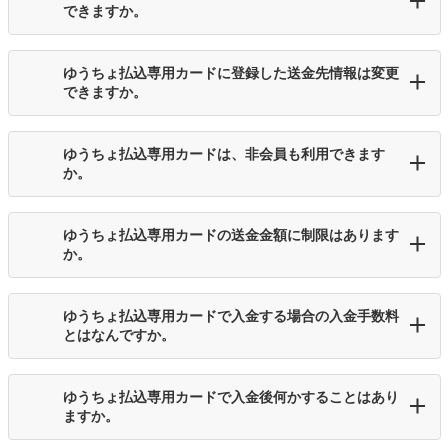
できますか。
ゆうちょ払込専用カードに登録した送金先情報は変更
できますか。
ゆうちょ払込専用カードは、非会員も利用できます
か。
ゆうちょ払込専用カードの送金金額に制限はあります
か。
ゆうちょ払込専用カードで入金する場合の入金手数料
とはなんですか。
ゆうちょ払込専用カードで入金後何かすることはあり
ますか。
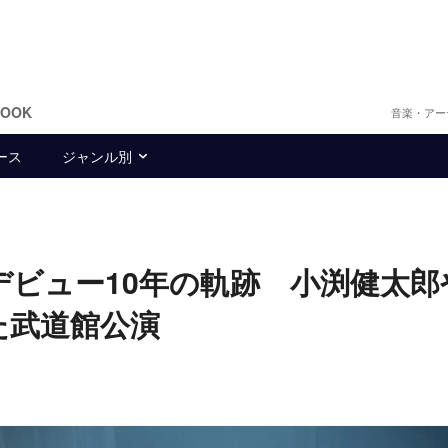
BOOK
音楽・アー
ース
ジャンル別
たデビュー10年の軌跡 小渕健太郎
けた武道館公演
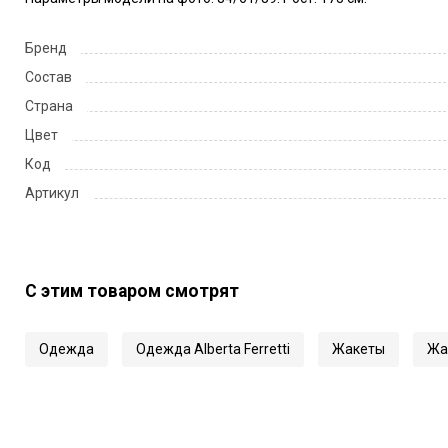
Бренд
Состав
Страна
Цвет
Код
Артикул
С этим товаром смотрят
Одежда
Одежда Alberta Ferretti
Жакеты
Жак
-------
# REQUIREMENT:
Convert the text from all the items above into a Markdown table with two columns, Row and Line, giving each line its own numbered row. Skip blank lines and leave the pictures out.

# SOLVED PROBLEM:
| Row | Line |
|---|---|
| 1 | できますか。 |
| 2 | ゆうちょ払込専用カードに登録した送金先情報は変更 |
| 3 | できますか。 |
| 4 | ゆうちょ払込専用カードは、非会員も利用できます |
| 5 | か。 |
| 6 | ゆうちょ払込専用カードの送金金額に制限はあります |
| 7 | か。 |
| 8 | ゆうちょ払込専用カードで入金する場合の入金手数料 |
| 9 | とはなんですか。 |
| 10 | ゆうちょ払込専用カードで入金後何かすることはあり |
| 11 | ますか。 |
| 12 | BOOK |
| 13 | 音楽・アー |
| 14 | ース |
| 15 | ジャンル別 |
| 16 | たデビュー10年の軌跡 小渕健太郎 |
| 17 | けた武道館公演 |
| 18 | Бренд |
| 19 | Состав |
| 20 | Страна |
| 21 | Цвет |
| 22 | Код |
| 23 | Артикул |
| 24 | С этим товаром смотрят |
| 25 | Одежда |
| 26 | Одежда Alberta Ferretti |
| 27 | Жакеты |
| 28 | Жак |